**Exercise objective:**
An identical copy of all records below is to be written out.
++++++++++
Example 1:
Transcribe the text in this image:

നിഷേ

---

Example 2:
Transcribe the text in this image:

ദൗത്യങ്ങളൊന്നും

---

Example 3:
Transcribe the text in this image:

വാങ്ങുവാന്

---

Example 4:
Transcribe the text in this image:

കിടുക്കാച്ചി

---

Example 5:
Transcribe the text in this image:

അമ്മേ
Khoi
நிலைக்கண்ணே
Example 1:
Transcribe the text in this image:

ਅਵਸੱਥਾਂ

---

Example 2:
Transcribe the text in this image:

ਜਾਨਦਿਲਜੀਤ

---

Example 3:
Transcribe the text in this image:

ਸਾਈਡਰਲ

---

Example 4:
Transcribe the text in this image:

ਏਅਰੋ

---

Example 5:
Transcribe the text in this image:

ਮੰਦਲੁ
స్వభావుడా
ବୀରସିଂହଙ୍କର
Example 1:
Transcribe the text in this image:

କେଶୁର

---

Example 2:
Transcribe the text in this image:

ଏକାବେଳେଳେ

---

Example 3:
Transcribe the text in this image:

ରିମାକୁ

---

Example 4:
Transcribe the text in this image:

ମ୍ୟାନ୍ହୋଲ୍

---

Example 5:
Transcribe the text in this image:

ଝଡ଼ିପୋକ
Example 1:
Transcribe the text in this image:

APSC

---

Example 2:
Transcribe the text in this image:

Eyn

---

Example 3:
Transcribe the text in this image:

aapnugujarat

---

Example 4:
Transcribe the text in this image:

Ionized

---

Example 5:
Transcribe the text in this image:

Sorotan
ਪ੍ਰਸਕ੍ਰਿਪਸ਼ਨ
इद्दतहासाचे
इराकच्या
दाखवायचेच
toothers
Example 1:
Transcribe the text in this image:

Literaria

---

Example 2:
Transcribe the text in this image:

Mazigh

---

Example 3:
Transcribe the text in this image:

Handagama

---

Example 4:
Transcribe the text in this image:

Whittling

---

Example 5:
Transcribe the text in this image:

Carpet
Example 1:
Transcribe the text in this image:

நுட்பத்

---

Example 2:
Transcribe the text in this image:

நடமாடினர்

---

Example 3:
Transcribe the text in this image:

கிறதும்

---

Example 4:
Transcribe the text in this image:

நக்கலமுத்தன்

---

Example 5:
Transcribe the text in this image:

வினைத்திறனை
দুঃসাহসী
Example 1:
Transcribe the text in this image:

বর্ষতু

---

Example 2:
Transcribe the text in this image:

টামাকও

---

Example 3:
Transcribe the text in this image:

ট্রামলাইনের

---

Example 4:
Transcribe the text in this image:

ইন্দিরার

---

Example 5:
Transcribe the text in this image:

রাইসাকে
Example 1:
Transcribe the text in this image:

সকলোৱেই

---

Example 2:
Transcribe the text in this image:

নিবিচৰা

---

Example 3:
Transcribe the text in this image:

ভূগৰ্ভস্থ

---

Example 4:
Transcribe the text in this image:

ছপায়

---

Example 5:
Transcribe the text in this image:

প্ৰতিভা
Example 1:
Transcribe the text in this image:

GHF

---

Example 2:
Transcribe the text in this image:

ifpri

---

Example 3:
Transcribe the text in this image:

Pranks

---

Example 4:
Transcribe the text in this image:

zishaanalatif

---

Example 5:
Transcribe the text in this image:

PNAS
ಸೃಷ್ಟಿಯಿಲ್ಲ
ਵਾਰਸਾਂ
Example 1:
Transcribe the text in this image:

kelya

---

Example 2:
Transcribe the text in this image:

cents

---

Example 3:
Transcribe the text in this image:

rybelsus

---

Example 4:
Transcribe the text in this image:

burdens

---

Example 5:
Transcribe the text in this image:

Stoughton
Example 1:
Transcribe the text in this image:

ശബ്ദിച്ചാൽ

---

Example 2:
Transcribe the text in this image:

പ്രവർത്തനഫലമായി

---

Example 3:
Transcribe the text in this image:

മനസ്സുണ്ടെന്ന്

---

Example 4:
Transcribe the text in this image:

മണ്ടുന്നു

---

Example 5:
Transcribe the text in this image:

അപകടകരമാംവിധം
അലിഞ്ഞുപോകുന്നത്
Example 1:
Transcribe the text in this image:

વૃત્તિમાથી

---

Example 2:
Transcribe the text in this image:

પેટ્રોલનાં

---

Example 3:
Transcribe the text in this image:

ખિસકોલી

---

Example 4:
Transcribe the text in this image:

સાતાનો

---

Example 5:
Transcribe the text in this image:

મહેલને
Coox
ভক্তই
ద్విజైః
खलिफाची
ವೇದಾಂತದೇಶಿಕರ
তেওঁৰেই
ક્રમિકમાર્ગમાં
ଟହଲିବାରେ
++++++++++
**Answer to this exercise:**
Example 1:
Transcribe the text in this image:

നിഷേ

---

Example 2:
Transcribe the text in this image:

ദൗത്യങ്ങളൊന്നും

---

Example 3:
Transcribe the text in this image:

വാങ്ങുവാന്

---

Example 4:
Transcribe the text in this image:

കിടുക്കാച്ചി

---

Example 5:
Transcribe the text in this image:

അമ്മേ
Khoi
நிலைக்கண்ணே
Example 1:
Transcribe the text in this image:

ਅਵਸੱਥਾਂ

---

Example 2:
Transcribe the text in this image:

ਜਾਨਦਿਲਜੀਤ

---

Example 3:
Transcribe the text in this image:

ਸਾਈਡਰਲ

---

Example 4:
Transcribe the text in this image:

ਏਅਰੋ

---

Example 5:
Transcribe the text in this image:

ਮੰਦਲੁ
స్వభావుడా
ବୀରସିଂହଙ୍କର
Example 1:
Transcribe the text in this image:

କେଶୁର

---

Example 2:
Transcribe the text in this image:

ଏକାବେଳେଳେ

---

Example 3:
Transcribe the text in this image:

ରିମାକୁ

---

Example 4:
Transcribe the text in this image:

ମ୍ୟାନ୍ହୋଲ୍

---

Example 5:
Transcribe the text in this image:

ଝଡ଼ିପୋକ
Example 1:
Transcribe the text in this image:

APSC

---

Example 2:
Transcribe the text in this image:

Eyn

---

Example 3:
Transcribe the text in this image:

aapnugujarat

---

Example 4:
Transcribe the text in this image:

Ionized

---

Example 5:
Transcribe the text in this image:

Sorotan
ਪ੍ਰਸਕ੍ਰਿਪਸ਼ਨ
इद्दतहासाचे
इराकच्या
दाखवायचेच
toothers
Example 1:
Transcribe the text in this image:

Literaria

---

Example 2:
Transcribe the text in this image:

Mazigh

---

Example 3:
Transcribe the text in this image:

Handagama

---

Example 4:
Transcribe the text in this image:

Whittling

---

Example 5:
Transcribe the text in this image:

Carpet
Example 1:
Transcribe the text in this image:

நுட்பத்

---

Example 2:
Transcribe the text in this image:

நடமாடினர்

---

Example 3:
Transcribe the text in this image:

கிறதும்

---

Example 4:
Transcribe the text in this image:

நக்கலமுத்தன்

---

Example 5:
Transcribe the text in this image:

வினைத்திறனை
দুঃসাহসী
Example 1:
Transcribe the text in this image:

বর্ষতু

---

Example 2:
Transcribe the text in this image:

টামাকও

---

Example 3:
Transcribe the text in this image:

ট্রামলাইনের

---

Example 4:
Transcribe the text in this image:

ইন্দিরার

---

Example 5:
Transcribe the text in this image:

রাইসাকে
Example 1:
Transcribe the text in this image:

সকলোৱেই

---

Example 2:
Transcribe the text in this image:

নিবিচৰা

---

Example 3:
Transcribe the text in this image:

ভূগৰ্ভস্থ

---

Example 4:
Transcribe the text in this image:

ছপায়

---

Example 5:
Transcribe the text in this image:

প্ৰতিভা
Example 1:
Transcribe the text in this image:

GHF

---

Example 2:
Transcribe the text in this image:

ifpri

---

Example 3:
Transcribe the text in this image:

Pranks

---

Example 4:
Transcribe the text in this image:

zishaanalatif

---

Example 5:
Transcribe the text in this image:

PNAS
ಸೃಷ್ಟಿಯಿಲ್ಲ
ਵਾਰਸਾਂ
Example 1:
Transcribe the text in this image:

kelya

---

Example 2:
Transcribe the text in this image:

cents

---

Example 3:
Transcribe the text in this image:

rybelsus

---

Example 4:
Transcribe the text in this image:

burdens

---

Example 5:
Transcribe the text in this image:

Stoughton
Example 1:
Transcribe the text in this image:

ശബ്ദിച്ചാൽ

---

Example 2:
Transcribe the text in this image:

പ്രവർത്തനഫലമായി

---

Example 3:
Transcribe the text in this image:

മനസ്സുണ്ടെന്ന്

---

Example 4:
Transcribe the text in this image:

മണ്ടുന്നു

---

Example 5:
Transcribe the text in this image:

അപകടകരമാംവിധം
അലിഞ്ഞുപോകുന്നത്
Example 1:
Transcribe the text in this image:

વૃત્તિમાથી

---

Example 2:
Transcribe the text in this image:

પેટ્રોલનાં

---

Example 3:
Transcribe the text in this image:

ખિસકોલી

---

Example 4:
Transcribe the text in this image:

સાતાનો

---

Example 5:
Transcribe the text in this image:

મહેલને
Coox
ভক্তই
ద్విజైః
खलिफाची
ವೇದಾಂತದೇಶಿಕರ
তেওঁৰেই
ક્રમિકમાર્ગમાં
ଟହଲିବାରେ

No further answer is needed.